▶ **EXTRACTED ENTRIES**
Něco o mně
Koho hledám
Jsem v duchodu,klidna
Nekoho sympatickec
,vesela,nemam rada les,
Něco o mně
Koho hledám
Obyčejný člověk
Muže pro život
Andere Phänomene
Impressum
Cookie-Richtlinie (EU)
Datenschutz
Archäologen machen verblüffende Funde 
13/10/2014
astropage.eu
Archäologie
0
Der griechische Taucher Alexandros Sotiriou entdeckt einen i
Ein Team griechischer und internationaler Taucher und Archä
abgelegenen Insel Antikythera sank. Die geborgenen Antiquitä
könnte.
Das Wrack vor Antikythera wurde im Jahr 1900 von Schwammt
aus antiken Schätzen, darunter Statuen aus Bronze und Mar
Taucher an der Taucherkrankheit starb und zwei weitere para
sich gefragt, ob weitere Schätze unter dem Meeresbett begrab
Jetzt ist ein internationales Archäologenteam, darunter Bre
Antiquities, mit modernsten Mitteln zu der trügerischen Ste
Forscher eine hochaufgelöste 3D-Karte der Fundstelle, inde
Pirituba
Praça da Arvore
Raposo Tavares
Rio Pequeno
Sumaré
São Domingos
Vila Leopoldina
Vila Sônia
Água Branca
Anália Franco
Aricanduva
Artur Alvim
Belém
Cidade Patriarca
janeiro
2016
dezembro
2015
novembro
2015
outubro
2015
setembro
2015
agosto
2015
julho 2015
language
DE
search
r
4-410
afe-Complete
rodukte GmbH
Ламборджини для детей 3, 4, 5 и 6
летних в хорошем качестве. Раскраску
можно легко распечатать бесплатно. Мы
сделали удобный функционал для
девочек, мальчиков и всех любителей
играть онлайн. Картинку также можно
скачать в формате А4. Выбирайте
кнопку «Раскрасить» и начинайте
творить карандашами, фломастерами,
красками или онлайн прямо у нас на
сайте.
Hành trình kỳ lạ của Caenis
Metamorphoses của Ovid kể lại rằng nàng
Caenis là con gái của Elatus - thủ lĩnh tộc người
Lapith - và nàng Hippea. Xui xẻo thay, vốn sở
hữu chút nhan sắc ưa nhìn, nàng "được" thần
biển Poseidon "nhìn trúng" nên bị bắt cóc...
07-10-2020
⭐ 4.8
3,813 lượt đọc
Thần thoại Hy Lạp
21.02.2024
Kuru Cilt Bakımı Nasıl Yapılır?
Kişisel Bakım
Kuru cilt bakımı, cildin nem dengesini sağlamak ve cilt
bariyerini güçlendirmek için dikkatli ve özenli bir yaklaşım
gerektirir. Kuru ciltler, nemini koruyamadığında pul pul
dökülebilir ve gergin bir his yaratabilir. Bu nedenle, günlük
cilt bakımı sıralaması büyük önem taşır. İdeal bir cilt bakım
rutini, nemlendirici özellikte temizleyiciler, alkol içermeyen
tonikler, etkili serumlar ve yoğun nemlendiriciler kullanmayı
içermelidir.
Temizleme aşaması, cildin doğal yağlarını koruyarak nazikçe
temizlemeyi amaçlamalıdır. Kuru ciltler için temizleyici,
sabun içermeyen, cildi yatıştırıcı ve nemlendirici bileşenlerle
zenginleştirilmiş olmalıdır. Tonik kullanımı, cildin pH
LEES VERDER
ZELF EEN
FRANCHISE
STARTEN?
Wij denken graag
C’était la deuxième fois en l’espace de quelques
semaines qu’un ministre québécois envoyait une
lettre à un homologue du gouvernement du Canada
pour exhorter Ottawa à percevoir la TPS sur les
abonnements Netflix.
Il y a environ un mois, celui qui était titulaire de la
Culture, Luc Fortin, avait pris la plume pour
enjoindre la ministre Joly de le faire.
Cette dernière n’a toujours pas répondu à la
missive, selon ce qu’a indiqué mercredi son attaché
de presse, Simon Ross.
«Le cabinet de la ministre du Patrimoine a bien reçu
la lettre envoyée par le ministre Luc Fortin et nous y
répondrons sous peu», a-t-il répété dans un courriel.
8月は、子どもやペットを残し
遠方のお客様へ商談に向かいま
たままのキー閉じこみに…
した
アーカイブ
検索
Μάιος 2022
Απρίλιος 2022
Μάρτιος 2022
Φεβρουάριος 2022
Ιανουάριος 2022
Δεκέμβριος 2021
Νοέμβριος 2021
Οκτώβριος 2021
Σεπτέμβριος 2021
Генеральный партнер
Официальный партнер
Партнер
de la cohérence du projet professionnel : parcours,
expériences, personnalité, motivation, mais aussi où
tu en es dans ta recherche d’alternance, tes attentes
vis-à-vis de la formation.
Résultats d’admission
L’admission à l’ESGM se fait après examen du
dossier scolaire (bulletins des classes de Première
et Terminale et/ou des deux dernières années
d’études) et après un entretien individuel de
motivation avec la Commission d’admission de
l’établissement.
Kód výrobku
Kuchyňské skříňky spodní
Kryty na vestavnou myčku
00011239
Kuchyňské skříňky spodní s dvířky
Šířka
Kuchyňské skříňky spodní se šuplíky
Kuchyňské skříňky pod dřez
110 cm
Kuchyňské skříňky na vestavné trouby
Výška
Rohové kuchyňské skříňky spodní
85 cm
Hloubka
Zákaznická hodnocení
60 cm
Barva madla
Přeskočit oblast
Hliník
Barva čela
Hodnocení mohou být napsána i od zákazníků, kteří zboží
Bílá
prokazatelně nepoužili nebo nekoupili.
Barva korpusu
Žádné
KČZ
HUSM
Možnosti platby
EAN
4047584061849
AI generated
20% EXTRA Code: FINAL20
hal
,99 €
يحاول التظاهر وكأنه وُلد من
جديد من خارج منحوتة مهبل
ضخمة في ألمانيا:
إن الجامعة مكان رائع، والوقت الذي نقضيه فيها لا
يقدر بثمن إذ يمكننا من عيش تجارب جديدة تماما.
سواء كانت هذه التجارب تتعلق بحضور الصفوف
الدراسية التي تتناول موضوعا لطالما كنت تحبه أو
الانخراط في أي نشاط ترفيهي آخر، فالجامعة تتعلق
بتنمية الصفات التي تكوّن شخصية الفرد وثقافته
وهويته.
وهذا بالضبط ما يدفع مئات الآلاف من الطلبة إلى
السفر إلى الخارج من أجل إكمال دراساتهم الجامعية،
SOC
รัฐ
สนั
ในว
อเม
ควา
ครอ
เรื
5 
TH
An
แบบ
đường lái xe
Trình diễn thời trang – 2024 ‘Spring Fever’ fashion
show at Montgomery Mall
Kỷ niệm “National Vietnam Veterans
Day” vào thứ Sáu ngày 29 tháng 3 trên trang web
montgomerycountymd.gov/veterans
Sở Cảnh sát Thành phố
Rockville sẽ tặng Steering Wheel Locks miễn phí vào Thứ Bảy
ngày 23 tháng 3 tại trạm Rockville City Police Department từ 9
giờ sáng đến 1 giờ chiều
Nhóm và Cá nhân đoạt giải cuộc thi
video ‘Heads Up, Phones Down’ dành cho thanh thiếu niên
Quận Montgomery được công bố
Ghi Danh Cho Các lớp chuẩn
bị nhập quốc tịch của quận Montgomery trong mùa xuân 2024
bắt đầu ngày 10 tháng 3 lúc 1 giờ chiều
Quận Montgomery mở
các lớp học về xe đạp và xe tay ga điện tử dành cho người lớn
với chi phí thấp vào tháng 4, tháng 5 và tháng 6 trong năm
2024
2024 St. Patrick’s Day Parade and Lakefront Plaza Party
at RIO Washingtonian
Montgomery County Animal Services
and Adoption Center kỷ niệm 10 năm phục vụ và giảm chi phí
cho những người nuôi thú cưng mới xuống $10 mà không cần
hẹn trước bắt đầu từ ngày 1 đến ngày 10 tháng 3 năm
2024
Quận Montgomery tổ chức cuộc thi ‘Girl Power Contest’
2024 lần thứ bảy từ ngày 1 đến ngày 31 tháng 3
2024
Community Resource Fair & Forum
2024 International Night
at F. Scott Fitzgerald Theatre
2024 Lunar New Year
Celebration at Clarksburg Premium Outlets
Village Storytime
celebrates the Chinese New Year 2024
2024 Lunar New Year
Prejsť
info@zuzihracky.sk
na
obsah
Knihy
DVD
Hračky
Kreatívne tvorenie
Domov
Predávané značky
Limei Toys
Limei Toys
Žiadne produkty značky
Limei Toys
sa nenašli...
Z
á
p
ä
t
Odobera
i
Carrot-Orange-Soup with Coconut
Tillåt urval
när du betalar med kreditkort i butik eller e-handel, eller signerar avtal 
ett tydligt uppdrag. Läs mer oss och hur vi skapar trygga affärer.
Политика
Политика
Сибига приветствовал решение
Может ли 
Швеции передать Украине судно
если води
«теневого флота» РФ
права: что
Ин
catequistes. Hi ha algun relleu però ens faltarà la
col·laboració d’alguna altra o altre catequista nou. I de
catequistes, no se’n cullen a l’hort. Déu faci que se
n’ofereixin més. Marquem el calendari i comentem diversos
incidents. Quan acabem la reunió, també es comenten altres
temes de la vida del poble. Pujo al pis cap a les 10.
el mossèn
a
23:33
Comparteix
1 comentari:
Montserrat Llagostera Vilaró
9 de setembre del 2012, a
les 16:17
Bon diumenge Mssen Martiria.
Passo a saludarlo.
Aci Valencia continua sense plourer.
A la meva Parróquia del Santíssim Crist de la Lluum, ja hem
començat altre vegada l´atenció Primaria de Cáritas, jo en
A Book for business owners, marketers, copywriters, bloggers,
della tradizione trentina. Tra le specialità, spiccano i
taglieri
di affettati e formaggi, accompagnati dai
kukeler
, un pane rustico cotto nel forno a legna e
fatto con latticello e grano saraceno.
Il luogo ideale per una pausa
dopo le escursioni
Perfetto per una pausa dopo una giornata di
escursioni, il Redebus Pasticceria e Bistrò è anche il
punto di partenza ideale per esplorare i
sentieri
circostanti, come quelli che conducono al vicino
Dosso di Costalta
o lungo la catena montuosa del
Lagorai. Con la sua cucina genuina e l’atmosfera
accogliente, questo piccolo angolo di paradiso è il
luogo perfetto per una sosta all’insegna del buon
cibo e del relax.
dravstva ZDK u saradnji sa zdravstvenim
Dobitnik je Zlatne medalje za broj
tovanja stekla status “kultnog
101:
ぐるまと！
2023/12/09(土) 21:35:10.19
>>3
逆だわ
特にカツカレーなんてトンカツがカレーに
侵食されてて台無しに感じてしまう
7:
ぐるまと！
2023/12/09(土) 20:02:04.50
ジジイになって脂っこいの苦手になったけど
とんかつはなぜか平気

▶ **WORK TO BE COMPLETED**
Render every line of the records, from the very first line through the line containing "играть онлайн. Картинку также можно" (both included), as a JSON list of strings with one string per line, omitting blank lines.

▶ **ANSWER FOR THIS EXERCISE**
[
  "Něco o mně",
  "Koho hledám",
  "Jsem v duchodu,klidna",
  "Nekoho sympatickec",
  ",vesela,nemam rada les,",
  "Něco o mně",
  "Koho hledám",
  "Obyčejný člověk",
  "Muže pro život",
  "Andere Phänomene",
  "Impressum",
  "Cookie-Richtlinie (EU)",
  "Datenschutz",
  "Archäologen machen verblüffende Funde ",
  "13/10/2014",
  "astropage.eu",
  "Archäologie",
  "0",
  "Der griechische Taucher Alexandros Sotiriou entdeckt einen i",
  "Ein Team griechischer und internationaler Taucher und Archä",
  "abgelegenen Insel Antikythera sank. Die geborgenen Antiquitä",
  "könnte.",
  "Das Wrack vor Antikythera wurde im Jahr 1900 von Schwammt",
  "aus antiken Schätzen, darunter Statuen aus Bronze und Mar",
  "Taucher an der Taucherkrankheit starb und zwei weitere para",
  "sich gefragt, ob weitere Schätze unter dem Meeresbett begrab",
  "Jetzt ist ein internationales Archäologenteam, darunter Bre",
  "Antiquities, mit modernsten Mitteln zu der trügerischen Ste",
  "Forscher eine hochaufgelöste 3D-Karte der Fundstelle, inde",
  "Pirituba",
  "Praça da Arvore",
  "Raposo Tavares",
  "Rio Pequeno",
  "Sumaré",
  "São Domingos",
  "Vila Leopoldina",
  "Vila Sônia",
  "Água Branca",
  "Anália Franco",
  "Aricanduva",
  "Artur Alvim",
  "Belém",
  "Cidade Patriarca",
  "janeiro",
  "2016",
  "dezembro",
  "2015",
  "novembro",
  "2015",
  "outubro",
  "2015",
  "setembro",
  "2015",
  "agosto",
  "2015",
  "julho 2015",
  "language",
  "DE",
  "search",
  "r",
  "4-410",
  "afe-Complete",
  "rodukte GmbH",
  "Ламборджини для детей 3, 4, 5 и 6",
  "летних в хорошем качестве. Раскраску",
  "можно легко распечатать бесплатно. Мы",
  "сделали удобный функционал для",
  "девочек, мальчиков и всех любителей",
  "играть онлайн. Картинку также можно"
]